部屋の角でひたすら同じトラックだけをループするよう設定してあるオーディオから流れる音が、流石に耳障りになってきた頃。
時間でいうと、針が中心を基準に三週目に突入しようかという時。
ガシャン
激しい破壊音がして、俺は布団から飛び起きた。
音がした方へ目を向けると、現実にはあり得ないものがそこにいた。
幽霊ではない。
しっかり実体はある。
グロテスクな影に俺は震えた。
しかし、部屋の明かりに照らされて浮かび上がったのは、まがまがしい姿は姿だが、顔はある意味この世のものとは思えないほどに美しかった。
それで幾分か怖さが半減した俺は、じっとその場でそれを見つめる。
よく見れば体型は俺より小柄で、歳という感覚が在るとすれば、頭部から察するに俺と同い年かすこし幼いくらい。
窓ガラスを大破させて入ってきた何かは、ピクリとも動かない。
死んでいるのだろうか。
俺は意を決して何かに近づいてみた。
動かないのを良いことに、明かりを便りに、何かの姿をじっくりと観察する。
両方の肩からは腕ではなく大きな極彩色の翼が生えて、背中には無数の生傷。
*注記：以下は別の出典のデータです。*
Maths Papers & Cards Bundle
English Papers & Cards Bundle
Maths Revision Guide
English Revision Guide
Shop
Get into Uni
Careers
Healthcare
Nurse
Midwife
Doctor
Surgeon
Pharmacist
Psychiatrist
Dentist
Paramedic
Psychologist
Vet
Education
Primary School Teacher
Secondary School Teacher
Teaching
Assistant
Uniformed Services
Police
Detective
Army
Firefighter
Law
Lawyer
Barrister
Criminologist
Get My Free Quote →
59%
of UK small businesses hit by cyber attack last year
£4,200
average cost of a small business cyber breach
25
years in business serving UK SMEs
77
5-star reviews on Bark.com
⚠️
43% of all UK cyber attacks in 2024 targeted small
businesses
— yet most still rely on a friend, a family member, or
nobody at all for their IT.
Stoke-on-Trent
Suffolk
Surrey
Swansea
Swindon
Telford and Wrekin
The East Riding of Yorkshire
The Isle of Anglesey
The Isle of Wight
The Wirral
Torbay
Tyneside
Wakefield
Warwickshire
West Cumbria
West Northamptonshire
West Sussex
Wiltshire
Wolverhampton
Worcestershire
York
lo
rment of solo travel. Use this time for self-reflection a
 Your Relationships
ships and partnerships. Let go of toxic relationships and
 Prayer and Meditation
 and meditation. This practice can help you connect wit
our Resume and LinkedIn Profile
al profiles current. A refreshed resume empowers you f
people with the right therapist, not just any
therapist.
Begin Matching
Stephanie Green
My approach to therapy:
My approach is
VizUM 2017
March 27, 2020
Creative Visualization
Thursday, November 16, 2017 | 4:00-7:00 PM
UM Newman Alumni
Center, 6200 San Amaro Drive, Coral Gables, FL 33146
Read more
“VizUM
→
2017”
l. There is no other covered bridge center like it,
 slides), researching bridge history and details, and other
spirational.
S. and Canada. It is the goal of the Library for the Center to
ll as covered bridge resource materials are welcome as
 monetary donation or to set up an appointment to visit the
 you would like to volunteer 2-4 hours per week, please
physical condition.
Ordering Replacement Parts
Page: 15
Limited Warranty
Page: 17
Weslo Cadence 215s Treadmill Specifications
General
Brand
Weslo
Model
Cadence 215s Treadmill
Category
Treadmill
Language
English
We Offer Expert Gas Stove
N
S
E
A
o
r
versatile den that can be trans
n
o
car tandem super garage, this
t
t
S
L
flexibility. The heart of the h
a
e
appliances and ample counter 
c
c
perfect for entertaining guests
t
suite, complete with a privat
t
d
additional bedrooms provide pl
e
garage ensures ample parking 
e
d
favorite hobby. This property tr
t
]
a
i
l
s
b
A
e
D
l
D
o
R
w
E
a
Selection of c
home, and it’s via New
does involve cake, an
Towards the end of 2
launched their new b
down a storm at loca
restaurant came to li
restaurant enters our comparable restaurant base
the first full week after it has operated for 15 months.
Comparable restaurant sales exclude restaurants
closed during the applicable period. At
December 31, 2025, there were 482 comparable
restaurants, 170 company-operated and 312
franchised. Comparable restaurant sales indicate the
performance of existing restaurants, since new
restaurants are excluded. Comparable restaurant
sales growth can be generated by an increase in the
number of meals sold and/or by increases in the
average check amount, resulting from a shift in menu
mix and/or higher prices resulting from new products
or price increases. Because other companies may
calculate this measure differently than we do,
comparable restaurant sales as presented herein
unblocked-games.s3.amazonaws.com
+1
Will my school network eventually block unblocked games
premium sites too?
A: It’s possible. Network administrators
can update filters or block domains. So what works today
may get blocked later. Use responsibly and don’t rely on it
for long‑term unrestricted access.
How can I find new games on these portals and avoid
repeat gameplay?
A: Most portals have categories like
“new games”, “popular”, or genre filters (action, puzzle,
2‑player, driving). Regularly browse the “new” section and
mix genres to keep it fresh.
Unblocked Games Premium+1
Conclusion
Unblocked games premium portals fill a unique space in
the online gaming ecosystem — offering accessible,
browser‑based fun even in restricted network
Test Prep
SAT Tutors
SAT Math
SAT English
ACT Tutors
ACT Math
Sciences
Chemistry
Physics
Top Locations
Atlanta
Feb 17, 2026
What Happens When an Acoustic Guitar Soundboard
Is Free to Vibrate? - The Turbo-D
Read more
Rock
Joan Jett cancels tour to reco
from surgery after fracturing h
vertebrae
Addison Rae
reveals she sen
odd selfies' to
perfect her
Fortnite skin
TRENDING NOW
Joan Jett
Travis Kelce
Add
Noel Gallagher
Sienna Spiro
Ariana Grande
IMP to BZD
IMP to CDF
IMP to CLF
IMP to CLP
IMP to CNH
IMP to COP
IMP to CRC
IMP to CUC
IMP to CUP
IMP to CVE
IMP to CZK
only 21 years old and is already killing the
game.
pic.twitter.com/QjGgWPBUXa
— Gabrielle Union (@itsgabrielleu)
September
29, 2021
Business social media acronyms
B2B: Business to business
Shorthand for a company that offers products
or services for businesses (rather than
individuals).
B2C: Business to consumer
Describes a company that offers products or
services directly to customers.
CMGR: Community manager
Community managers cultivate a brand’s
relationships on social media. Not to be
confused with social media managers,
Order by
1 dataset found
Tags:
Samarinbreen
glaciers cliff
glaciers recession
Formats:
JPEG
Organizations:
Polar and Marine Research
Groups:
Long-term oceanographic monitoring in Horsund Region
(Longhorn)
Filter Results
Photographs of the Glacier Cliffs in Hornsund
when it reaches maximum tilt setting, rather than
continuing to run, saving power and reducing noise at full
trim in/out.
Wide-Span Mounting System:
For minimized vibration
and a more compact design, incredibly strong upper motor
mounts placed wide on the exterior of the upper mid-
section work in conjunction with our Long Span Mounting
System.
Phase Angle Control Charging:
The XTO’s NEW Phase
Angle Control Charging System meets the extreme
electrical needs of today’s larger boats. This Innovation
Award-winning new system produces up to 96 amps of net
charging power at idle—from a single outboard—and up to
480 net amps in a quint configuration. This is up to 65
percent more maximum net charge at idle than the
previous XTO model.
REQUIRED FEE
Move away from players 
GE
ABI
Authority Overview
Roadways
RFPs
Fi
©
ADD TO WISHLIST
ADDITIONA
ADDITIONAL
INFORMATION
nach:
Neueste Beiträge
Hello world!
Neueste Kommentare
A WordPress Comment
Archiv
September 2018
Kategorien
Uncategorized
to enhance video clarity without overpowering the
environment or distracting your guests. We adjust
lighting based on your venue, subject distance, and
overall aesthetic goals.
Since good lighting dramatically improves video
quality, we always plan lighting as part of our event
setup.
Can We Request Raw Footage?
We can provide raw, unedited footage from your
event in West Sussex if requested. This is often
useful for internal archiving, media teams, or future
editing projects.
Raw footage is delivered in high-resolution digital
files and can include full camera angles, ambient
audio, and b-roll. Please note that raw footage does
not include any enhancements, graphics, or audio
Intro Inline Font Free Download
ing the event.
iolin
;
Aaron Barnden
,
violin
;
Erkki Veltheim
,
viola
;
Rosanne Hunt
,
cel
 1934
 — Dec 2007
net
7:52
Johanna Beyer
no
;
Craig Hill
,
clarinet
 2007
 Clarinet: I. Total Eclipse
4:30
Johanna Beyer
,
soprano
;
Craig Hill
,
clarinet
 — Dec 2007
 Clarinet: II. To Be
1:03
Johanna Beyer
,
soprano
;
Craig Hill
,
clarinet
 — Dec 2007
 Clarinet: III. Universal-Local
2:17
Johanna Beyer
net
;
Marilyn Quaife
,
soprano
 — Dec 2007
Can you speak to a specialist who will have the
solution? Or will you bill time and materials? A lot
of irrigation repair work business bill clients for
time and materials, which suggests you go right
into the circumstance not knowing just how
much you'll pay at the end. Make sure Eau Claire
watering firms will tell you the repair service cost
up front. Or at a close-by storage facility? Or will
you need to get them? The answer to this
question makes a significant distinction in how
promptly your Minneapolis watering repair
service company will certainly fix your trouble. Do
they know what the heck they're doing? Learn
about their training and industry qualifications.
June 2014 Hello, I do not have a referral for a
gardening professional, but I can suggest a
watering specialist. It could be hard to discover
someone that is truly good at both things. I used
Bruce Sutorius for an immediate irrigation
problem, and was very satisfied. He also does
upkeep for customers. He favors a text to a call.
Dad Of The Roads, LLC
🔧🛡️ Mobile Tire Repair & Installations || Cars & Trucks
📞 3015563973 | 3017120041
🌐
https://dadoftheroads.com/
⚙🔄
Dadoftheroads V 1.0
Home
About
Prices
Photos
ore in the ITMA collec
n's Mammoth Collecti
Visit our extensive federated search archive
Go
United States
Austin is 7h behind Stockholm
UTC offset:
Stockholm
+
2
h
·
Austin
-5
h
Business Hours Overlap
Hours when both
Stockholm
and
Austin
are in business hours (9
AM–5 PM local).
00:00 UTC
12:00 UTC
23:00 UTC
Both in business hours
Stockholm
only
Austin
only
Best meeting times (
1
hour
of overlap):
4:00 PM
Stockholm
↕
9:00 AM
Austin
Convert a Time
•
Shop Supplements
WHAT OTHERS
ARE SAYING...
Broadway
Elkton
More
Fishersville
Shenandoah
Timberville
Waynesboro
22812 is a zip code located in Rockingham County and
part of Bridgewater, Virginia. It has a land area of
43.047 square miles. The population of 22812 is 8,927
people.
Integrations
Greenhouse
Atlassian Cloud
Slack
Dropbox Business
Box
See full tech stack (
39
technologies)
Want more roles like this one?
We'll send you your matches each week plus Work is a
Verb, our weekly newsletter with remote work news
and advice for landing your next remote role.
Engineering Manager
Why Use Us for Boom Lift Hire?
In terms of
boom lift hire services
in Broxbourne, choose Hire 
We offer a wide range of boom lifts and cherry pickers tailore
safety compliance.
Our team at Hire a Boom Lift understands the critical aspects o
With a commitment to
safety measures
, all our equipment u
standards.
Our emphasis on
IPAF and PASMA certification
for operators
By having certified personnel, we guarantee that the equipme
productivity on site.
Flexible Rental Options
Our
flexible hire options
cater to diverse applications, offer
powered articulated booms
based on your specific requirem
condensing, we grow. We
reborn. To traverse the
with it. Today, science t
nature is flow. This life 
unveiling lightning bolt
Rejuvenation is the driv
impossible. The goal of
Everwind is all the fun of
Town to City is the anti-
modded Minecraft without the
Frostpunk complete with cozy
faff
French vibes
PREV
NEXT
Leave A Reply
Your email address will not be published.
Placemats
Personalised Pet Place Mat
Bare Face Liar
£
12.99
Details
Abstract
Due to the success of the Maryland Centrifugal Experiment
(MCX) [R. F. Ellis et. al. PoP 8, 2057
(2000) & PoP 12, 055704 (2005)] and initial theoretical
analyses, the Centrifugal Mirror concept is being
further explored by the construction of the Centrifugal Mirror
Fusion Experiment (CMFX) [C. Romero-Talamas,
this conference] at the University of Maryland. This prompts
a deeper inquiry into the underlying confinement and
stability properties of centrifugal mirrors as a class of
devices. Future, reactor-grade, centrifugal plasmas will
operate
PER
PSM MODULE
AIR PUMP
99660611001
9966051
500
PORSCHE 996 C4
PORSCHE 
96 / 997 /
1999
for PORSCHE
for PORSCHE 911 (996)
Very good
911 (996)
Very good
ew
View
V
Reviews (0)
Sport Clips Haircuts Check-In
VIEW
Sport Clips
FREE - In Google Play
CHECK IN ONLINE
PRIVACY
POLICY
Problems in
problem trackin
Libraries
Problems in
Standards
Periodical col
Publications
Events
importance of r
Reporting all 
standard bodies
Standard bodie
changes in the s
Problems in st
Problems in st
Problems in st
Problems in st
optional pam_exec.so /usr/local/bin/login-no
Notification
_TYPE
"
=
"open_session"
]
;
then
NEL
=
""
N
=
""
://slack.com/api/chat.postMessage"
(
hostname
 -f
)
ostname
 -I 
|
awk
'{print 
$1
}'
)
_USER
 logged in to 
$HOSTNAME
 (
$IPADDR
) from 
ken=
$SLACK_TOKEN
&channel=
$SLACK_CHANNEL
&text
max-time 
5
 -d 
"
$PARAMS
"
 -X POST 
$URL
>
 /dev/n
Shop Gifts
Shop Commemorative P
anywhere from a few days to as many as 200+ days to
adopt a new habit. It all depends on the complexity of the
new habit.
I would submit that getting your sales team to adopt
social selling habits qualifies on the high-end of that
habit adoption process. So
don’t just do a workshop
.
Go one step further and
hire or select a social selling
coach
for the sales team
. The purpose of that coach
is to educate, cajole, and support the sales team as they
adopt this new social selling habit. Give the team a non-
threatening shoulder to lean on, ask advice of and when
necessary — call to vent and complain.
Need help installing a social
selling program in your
左脚は大量の包帯がぐるぐるとまきつけられていたが、対して右脚はというと、あらぬ方向にぐしゃりと曲がっていた。
よく見れば、おかしいのは肩の翼だけで、身体は人間であることが分かる。
髪は白い絵の具に少量の紫を入れて、大量の水に溶かしたような色だ。
グロテスクなのはグロテスクなのだが、それ以上にこの何かは美しい。
綺麗だ。
その綺麗さに何を血迷ったか俺はこの何かに触りたくなってそっと、手を伸ばした瞬間。あまりの痛みに目眩がした。
噛み付かれた。
先ほどまでかたく閉じられていた瞼からは薄紫の瞳が現れこちらを睨み付け、少年の鋭く尖った歯が俺の手をギリギリと噛み締め続ける。
「う……くっ……」
叫びだしたい程の激痛だったが、ここで叫んで人がきたらこの何かはタダじゃすまされないはずだ。
ただでさえガラスが割れて、閑静な住宅街の眠りを妨げたかもしれないのに、更に叫んだりしたら人が集まらないわけがない。
この何かを、人目にさらすわけにはいかない。本能的にそう感じ取った俺は、必死に歯を食い縛った。
「………」
ゴリッ
「!!!!!!!!!」
ほ、骨が……折れ……。
意識が遠退いて行くのがわかる。
あまりの痛みに耐えかねて、強引に意識を奪い取られた。